Hello all, I have an older toshiba laptop I want to wipe and install dos 6.22 on and then win 3.11 specifically for older games etc.... such as Phantasmagorea, I have the dos and windows files but on a cd no disk 1,2 etc... Is there an easy way to install these from a cd or how would I be able to?Im thinking maybe a dos boot cd with cdrom support, copy all of the dos files onto C:\ then type install/setup??? would this work? The laptop currently has win98 on it, but there are all kinds of problems trying to install and run older games.... and a dosbox just isnt the same....


----------



## leroys1000 (Aug 16, 2007)

Have you tried running windows 98 in DOS mode?
1. Click Start
2. Click Shutdown
3. Choose the option to restart the computer into a MS-DOS prompt.
If you are unable to get into Windows 95 or Windows 98 to get into a MS-DOS prompt, follow the below instructions (Windows ME does not have this option).
1. Reboot the computer
2. As the computer is booting, press the F8 key when you hear a beep or when you see "Starting Windows 95" or "Starting Windows 98." Windows 98 users sometimes may find it easier to press and hold the left CTRL key as the computer is booting.
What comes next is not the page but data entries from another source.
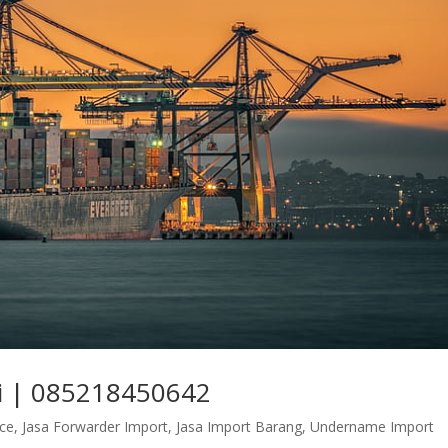
ri | 085218450642
nce
,
Jasa Forwarder Import
,
Jasa Import Barang
,
Undername Import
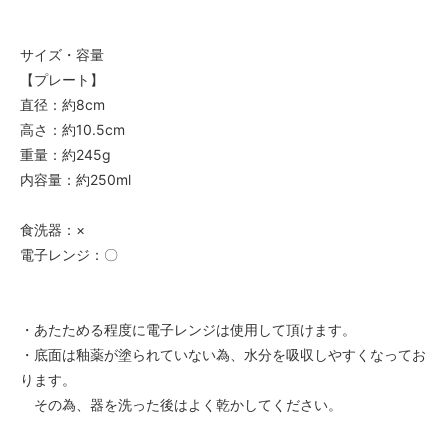
サイズ・容量
【プレート】
直径：約8cm
高さ：約10.5cm
重量：約245g
内容量：約250ml
食洗器：×
電子レンジ：〇
・あたためる程度に電子レンジは使用して頂けます。
・底面は釉薬が塗られていない為、水分を吸収しやすくなってお
ります。
その為、器を洗った後はよく乾かしてください。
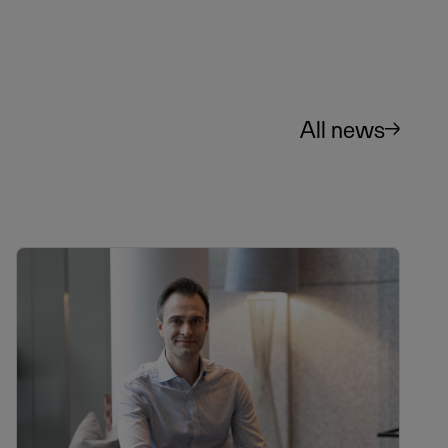
All news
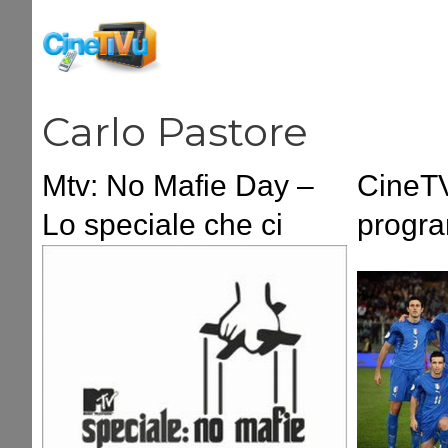
Vai
al
contenuto
Carlo Pastore
Mtv: No Mafie Day –
CineTV
Lo speciale che ci
progra
accompagna tutto il
Giugn
giorno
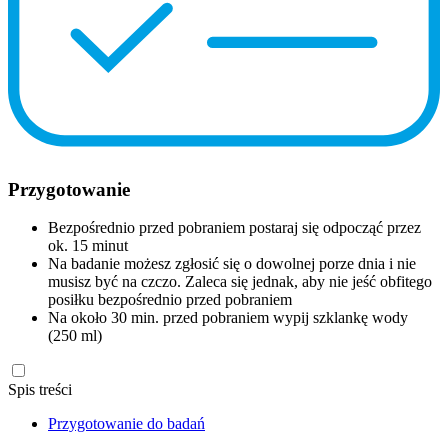
Przygotowanie
Bezpośrednio przed pobraniem postaraj się odpocząć przez
ok. 15 minut
Na badanie możesz zgłosić się o dowolnej porze dnia i nie
musisz być na czczo. Zaleca się jednak, aby nie jeść obfitego
posiłku bezpośrednio przed pobraniem
Na około 30 min. przed pobraniem wypij szklankę wody
(250 ml)
Spis treści
Przygotowanie do badań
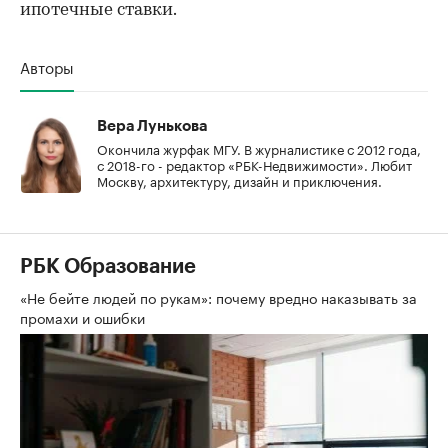
ипотечные ставки.
Авторы
Вера Лунькова
Окончила журфак МГУ. В журналистике с 2012 года,
с 2018-го - редактор «РБК-Недвижимости». Любит
Москву, архитектуру, дизайн и приключения.
РБК Образование
«Не бейте людей по рукам»: почему вредно наказывать за
промахи и ошибки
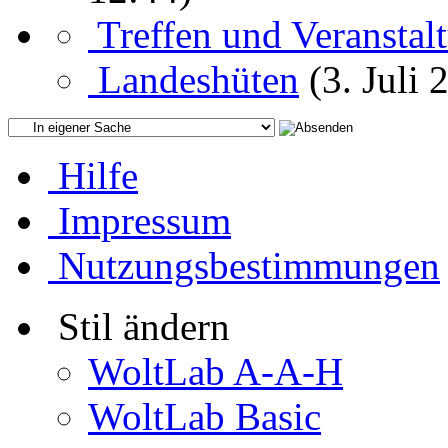
Treffen und Veranstal
Landeshüten
(3. Juli 
Hilfe
Impressum
Nutzungsbestimmungen
Stil ändern
WoltLab A-A-H
WoltLab Basic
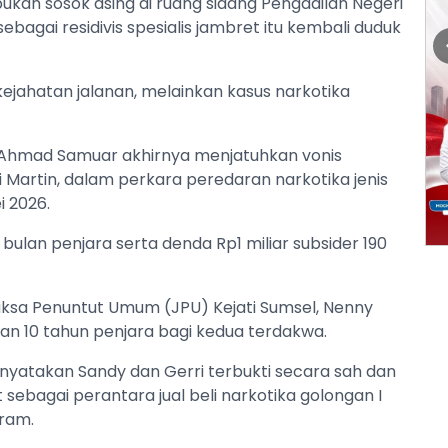
ukan sosok asing di ruang sidang Pengadilan Negeri
bagai residivis spesialis jambret itu kembali duduk
 kejahatan jalanan, melainkan kasus narkotika
i Ahmad Samuar akhirnya menjatuhkan vonis
 Martin, dalam perkara peredaran narkotika jenis
i 2026.
ulan penjara serta denda Rp1 miliar subsider 190
 Jaksa Penuntut Umum (JPU) Kejati Sumsel, Nenny
n 10 tahun penjara bagi kedua terdakwa.
yatakan Sandy dan Gerri terbukti secara sah dan
ebagai perantara jual beli narkotika golongan I
ram.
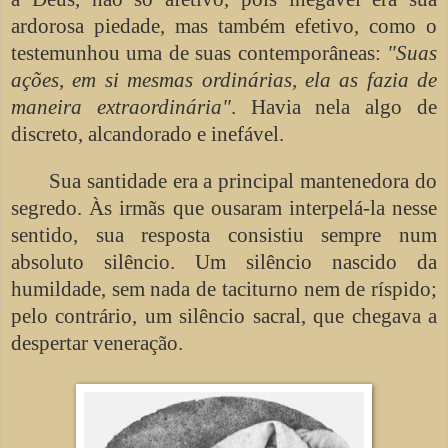
ardorosa piedade, mas também efetivo, como o
testemunhou uma de suas contemporâneas:
"Suas
ações, em si mesmas ordinárias, ela as fazia de
maneira extraordinária"
. Havia nela algo de
discreto, alcandorado e inefável.
Sua santidade era a principal mantenedora do
segredo. Às irmãs que ousaram interpelá-la nesse
sentido, sua resposta consistiu sempre num
absoluto silêncio. Um silêncio nascido da
humildade, sem nada de taciturno nem de ríspido;
pelo contrário, um silêncio sacral, que chegava a
despertar veneração.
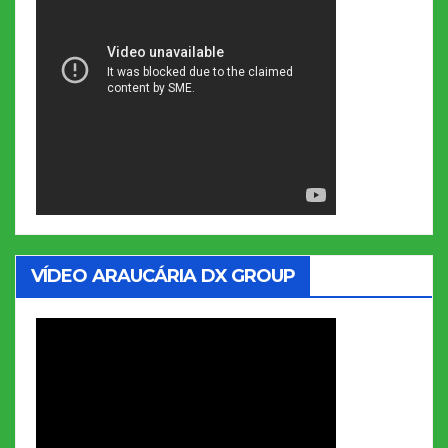
VÍDEO ARAUCÁRIA DX GROUP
You will need to have dos mode drivers loaded for CDROM and sound if you are going to use those.


----------



## chazzm (May 6, 2011)

You know I should have thought of that! I will give her a try and post results!h thank you for your reply! much appreciated


----------



## Elvandil (Aug 1, 2003)

There's also DOSBox, 4NT (which I use in 7), DOSEMU, or some other emulator.

Also: How to Run an Older Program in Windows XP and Vista


----------



## Alex Ethridge (Apr 10, 2000)

To answer the question, yes, you can install DOS 6 from a bootable CD. The CD has to be DOS 6 bootable, of course. Copy all of the DOS 6 installation floppies to a folder on your hard disk. Do the same with the Win311 files to another folder. Burn those folders to a DOS 6 bootable CD. From the DOS prompt, log to the respective folders to run the setups.

If you have a floppy drive in the intended system, you don't even have to make a bootable CD. Just boot with a bootable floppy, copy all of the DOS 6 installation floppies to a folder on the hard disk. If you encounter a message warning you that a file is about to be overwritten, allow it to Overwrite All as it is simply the same file on another disk and you need only one copy in the installation folder. Log to that folder and run the setup. Repeat the process for Windows 3.11.

Back in the days of DOS, I used to keep those folders on my hard disk because it made the installations of Windows or DOS complete in seconds.


----------